Thursday, July 5, 2012
Sixth Circuit: Lawyers Performing Ordinary Legal Work are not Statutory Sellers under Kentucky Statute
The Sixth Circuit recently held that an attorney who performs traditional legal services for a company offering its securities to the public cannot be held liable as an offeror or seller of the securities or as an agent of the seller who materially aids the sale of securities, under the Kentucky securities statute. Bennett v. Durham (6th Cir. June 28, 2012). (Download BennettvDurham)

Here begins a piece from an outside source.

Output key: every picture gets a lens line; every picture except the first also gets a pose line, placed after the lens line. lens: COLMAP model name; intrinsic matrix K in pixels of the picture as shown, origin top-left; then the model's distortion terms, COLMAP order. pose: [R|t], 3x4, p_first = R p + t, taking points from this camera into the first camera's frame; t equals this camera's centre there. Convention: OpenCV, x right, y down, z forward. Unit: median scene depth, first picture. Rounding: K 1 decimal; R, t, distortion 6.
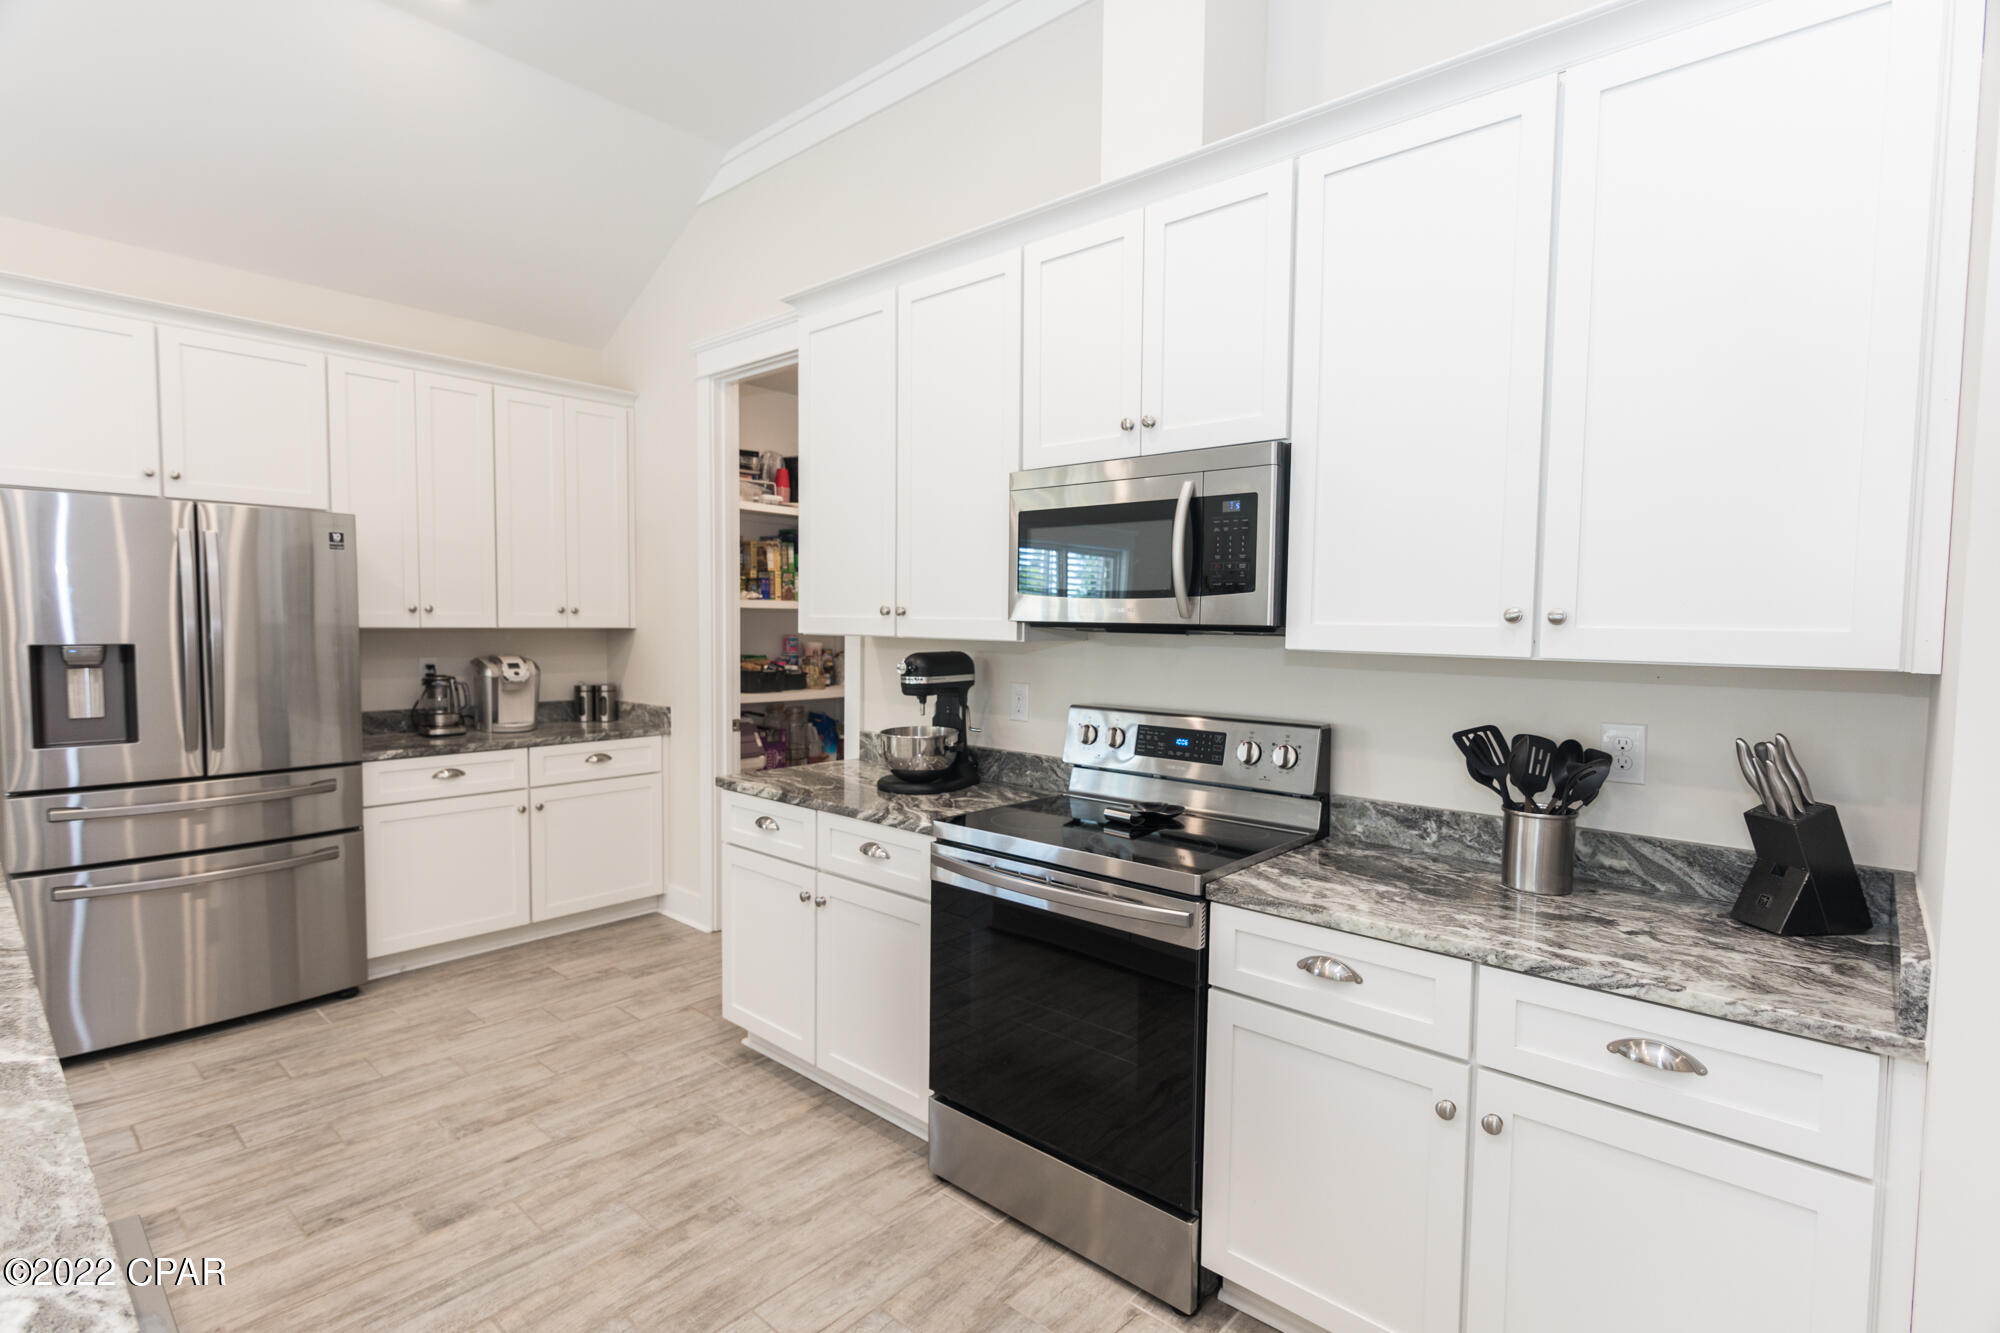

Durham was an attorney who represented two oil and gas exploration companies in connection with their sales of securities, including drafting the documents for the deals. He also made himself available to answer prospective investors' questions, all the while, according to plaintiffs, knowing that the documents contained material misstatements and that the securities were neither registered nor exempt from registration. The court relied on Pinter v. Dahl, 486 U.S. 622 (1988) and determined that there was no reason to think that Kentucky courts would construe the words differently. The court emphasized that plaintiffs did not allege any facts that would show that Durham performed any services other than "ordinary legal work securities lawyers do every day." Plaintiffs "cite no case holding an attorney liable under the Uniform Securities Act merely for drafting documents, providing advice and answering client questions."